> **SUPPLIED PASSAGE**:
------------------------------------
You may not make copies of the Program and any Software License keys.

Article 5 - TERM
This license is effective until terminated. You the Licensee may terminate this license at any time by destroying the Program, Documentation and Software License Keys if any. Without prejudice to any other rights, E-Novations may terminate this EULA if you fail to comply with the terms and conditions of this EULA. In such event, you must destroy all copies of the Program and all of its component parts. This license also terminates automatically if you fail to comply with its terms and conditions and/or make any payments due from you to E-Novations. You agree that upon termination, you will either destroy (or permanently erase) all copies of the Program, Documentation and any Software License Key.

Article 6 - INTELLECTUAL PROPERTY
This EULA does not grant you any rights in connection with any trademarks or service marks of E-Novations or its suppliers. All title and intellectual property rights in and to the Program (including but not limited to any images, photographs, animations, video, audio, music, and text incorporated into the Program, the accompanying printed printed materials and any copies of the program) are owned by E-Novations or its suppliers. All title and intellectual property rights in and to the content which may be accessed through use of the Program is the property of the respective content owner and may be protected by applicable copyright or other intellectual property laws and treaties. This EULA grants you no rights to use such content. All rights not expressly granted under this EULA are reserved by E-Novations. You specifically agree that you will not export or re-export the program to any country, person or entity. To the maximum extent permitted under applicable law, E-Novations entire liability and your exclusive remedy under the express warranty is at E-Novations’ option, either (a) return of the price paid; or (b) repair or replacement of the program which does not meet the warranty and which is returned to E-Novations with written confirmation of your purchase of the program. The warranty is void if failure of the program has resulted from accident, abuse or misapplication. Any replacement program will be warranted for 28 days.

Article 7 - WARRANTY
The following is without prejudice to any rights you may have at law which cannot legally be excluded or restricted. E-Novations provides the program and the documentation “As is” without warranty of any kind either express, implied or statutory including but not limited to the implied warranties of merchantability, fitness for a particular purpose, non-infringement or arising from a course of dealing, usage or trade practice. You acknowledge that no promise, representation, warranty or undertaking has been made or given by E-Novations to any person or company on its behalf in relation to the profitability of or any other consequences or benefits to be obtained from the delivery or use of the program, manuals or written materials. You have relied upon your own skill and judgement in deciding to acquire the Program and any accompanying manuals and written materials for use by you. In no event does E-Novations warrant that the Program is error free or that you will be able to operate the Program without problems or interruptions.

Article 8 - LIABILITY
In no event will E-Novations be liable for any lost revenue or data or other direct or indirect damages or other relief arising out of your use or inability to use the program for any reason whatsoever including, by way of illustration and not limitation, lost profits, lost business or lost opportunity, business interruption, loss of business information or any special, incidental, or consequential or exemplary damages including legal fees, arising out of such use or inability to use the Program or supply or non supply the Program, even if E-Novations, its licensors or authorised distributors or supplier has been advised or the possibility of such damages, or any claim by any other party. This limitation on liability is equally applicable to any damages arising out of any problems of any kind whatsoever whether the damages result from actions or inactions of E-Novations or are the result of third parties. Total liability under any provision of this agreement is in any case limited to the amount actually paid by you for the Program. The foregoing limitations shall apply even if the above stated warranty fails of its essential purpose.
------------------------------------
> **SET OF TASKS**:
1. Decide whether each statement below agrees with the license excerpt, answering yes or no and quoting the words of the license excerpt that settle it. (a) A replacement program carries a warranty of 30 days. (b) The Licensee may end the license at any time by destroying the Program, Documentation and Software License Keys. (c) Total liability under the agreement is capped at the amount actually paid for the Program.
2. Reproduce the part of the license excerpt that begins at the words "Article 5 - TERM" and stops after the words "Software License Key.".

> **THE DATA**:
------------------------------------
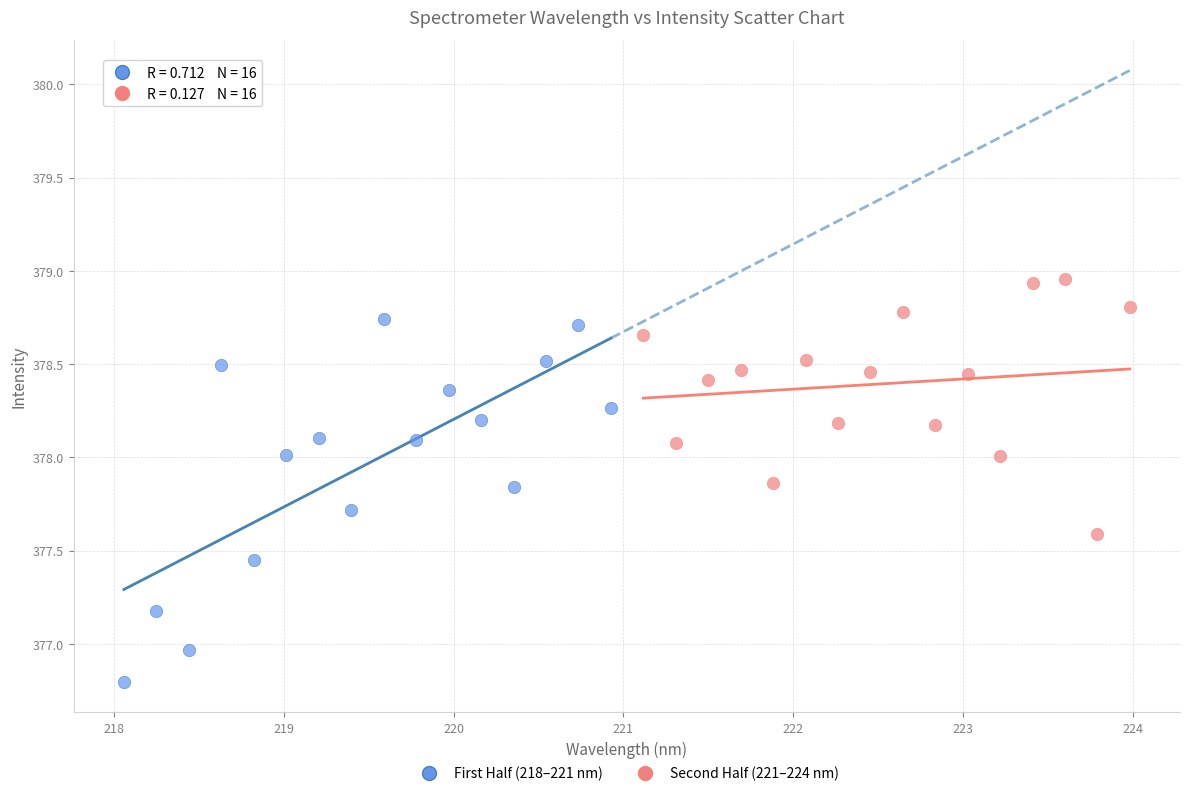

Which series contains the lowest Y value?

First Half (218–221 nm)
------------------------------------
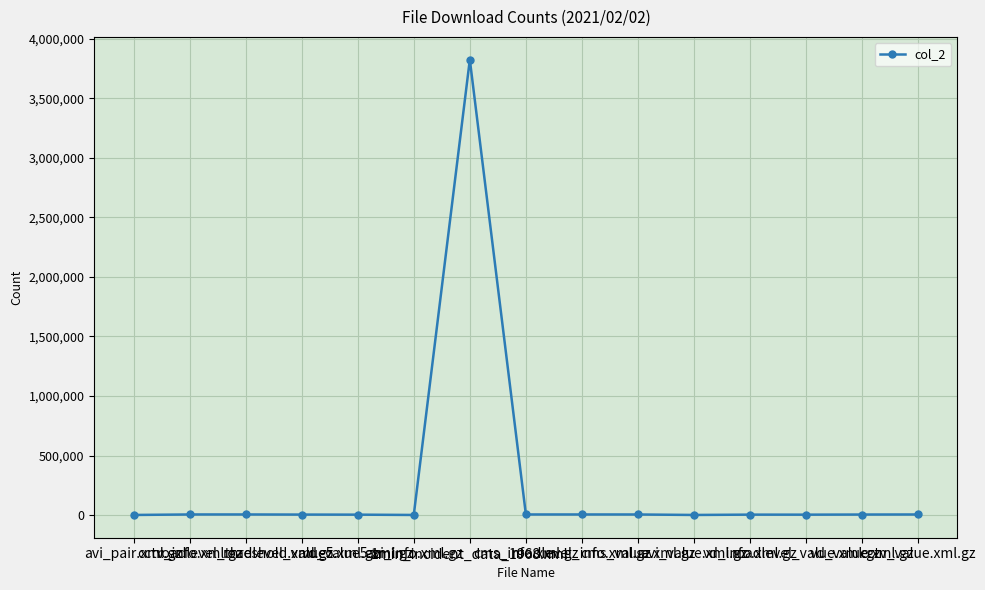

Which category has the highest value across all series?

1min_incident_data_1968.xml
------------------------------------
> **SOLUTIONS BELOW**:
1.
(a) No: "Any replacement program will be warranted for 28 days."
(b) Yes: "You the Licensee may terminate this license at any time by destroying the Program, Documentation and Software License Keys if any."
(c) Yes: "Total liability under any provision of this agreement is in any case limited to the amount actually paid by you for the Program."

2.
Article 5 - TERM
This license is effective until terminated. You the Licensee may terminate this license at any time by destroying the Program, Documentation and Software License Keys if any. Without prejudice to any other rights, E-Novations may terminate this EULA if you fail to comply with the terms and conditions of this EULA. In such event, you must destroy all copies of the Program and all of its component parts. This license also terminates automatically if you fail to comply with its terms and conditions and/or make any payments due from you to E-Novations. You agree that upon termination, you will either destroy (or permanently erase) all copies of the Program, Documentation and any Software License Key.